During each of the 4 larval stages in C. elegans development the renewal of the cuticle is controlled by the molting cycle. Coupled to the molting cycle is oscillatory gene expression of a large and diverse group of genes. It remains an open question whether these genes are only involved in molting or also play a role in other developmental processes. Interestingly, growth of the pharynx appears to have a cyclical character, indicating a potential link with the molting cycle. Here, we studied the interplay between pharynx-specific oscillatory genes and the growth of the pharynx. Using RNA-sequencing, single molecule FISH (smFISH) experiments and time-lapse imaging of transcriptional reporters, we identified a group of oscillatory genes that are expressed exclusively in the pharynx and peak at the early intermolt. These genes include
myo-1,
myo-2 and
marg-1, genes that likely play a structural role in pharynx muscle and marginal cells, respectively. Moreover, measuring size of the pharynx using time-lapse imaging of larval development revealed that pharyngeal growth was not constant, but, like expression of these genes, peaked at the early intermolt. We then used starvation-induced developmental arrest to perturb pharynx growth and examine the impact on oscillatory gene expression. In L1-arrested animals, both body and pharynx growth ceased simultaneously.
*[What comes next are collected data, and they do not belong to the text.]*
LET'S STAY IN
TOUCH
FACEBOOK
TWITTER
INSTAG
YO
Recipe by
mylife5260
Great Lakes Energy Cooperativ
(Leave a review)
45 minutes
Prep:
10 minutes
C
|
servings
In L3- or L4-arrested animals, however, pharynx growth continued for many hours after the arrest of body growth, until it reached a size corresponding to that seen at the time of the subsequent ecdysis during normal development. Consistently, in fully arrested animals we found that expression of oscillatory pharynx genes was halted at a phase corresponding to ecdysis. Moreover, in time-lapse imaging of transcriptional reporters we observed that continued pharynx growth after starvation-induced arrest of body growth is accompanied by one cycle of oscillatory gene expression. Overall, the observed coordination between the pharynx growth and expression oscillations of pharynx genes, both during normal development and following arrest, suggest that oscillating expression of these genes is functionally linked with organ growth.